Pere Almeda is the director of the Institut Ramon Llull, a public body founded with the purpose of promoting Catalan cultre and language abroad. Previously, he has been the director of the Centre for Contemporary Studies of the Catalan Government and of the IDEES magazine. Jurist and political scientist, he holds a MA in Political Science and a postgraduate in International Relations and Culture of Peace. He is also an associate professor of Political Science at the University of Barcelona. He has collaborated and worked as advisor in different institutions such as the Catalan Parliament, the European Parliament or the Department of Political and Peacebuilding Affairs at the UN Headquarters.
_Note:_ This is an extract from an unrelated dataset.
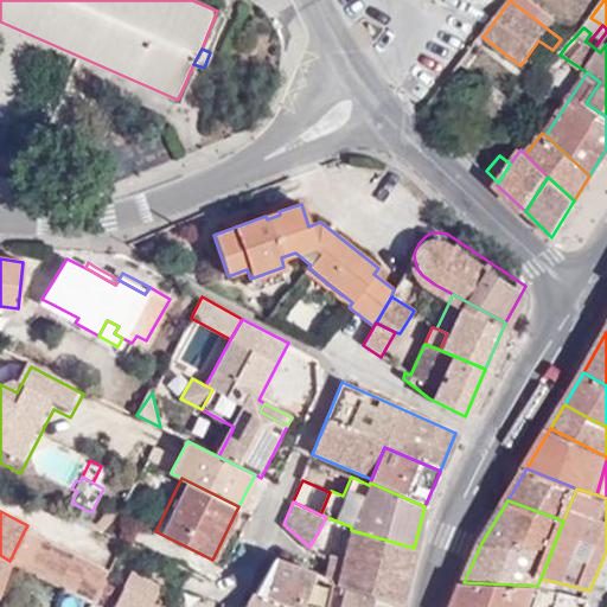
[(331,554),(330,558),(325,577),(336,582),(336,586),(357,594),(395,606),(398,606),(414,548),(351,530),(343,558),(331,554)]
Has served as coordinator of the International Project of Sant Pau and Director of the Think Tank Fundació Catalunya Europa leading the project Combating inequalities: the great global challenge.


Pablo Pareja

Pablo Pareja Alcaraz is a Serra Hunter Professor of International Relations at Universitat Pompeu Fabra (UPF) and Academic Coordinator of the Erasmus Mundus Master’s in Public Policy at the Institut de Barcelona d'Estudis Internacinonals (IBEI). He holds a PhD in International Relations from UPF, a Master's in European Studies from the London School of Economics and a Master's in Foreign Service from Georgetown University. A member of the UPF Public Law and Public Relations Research Group, his main lines of research include the study of Chinese foreign policy, China's contribution to the construction and transformation of international and regional orders, and Asian international relations.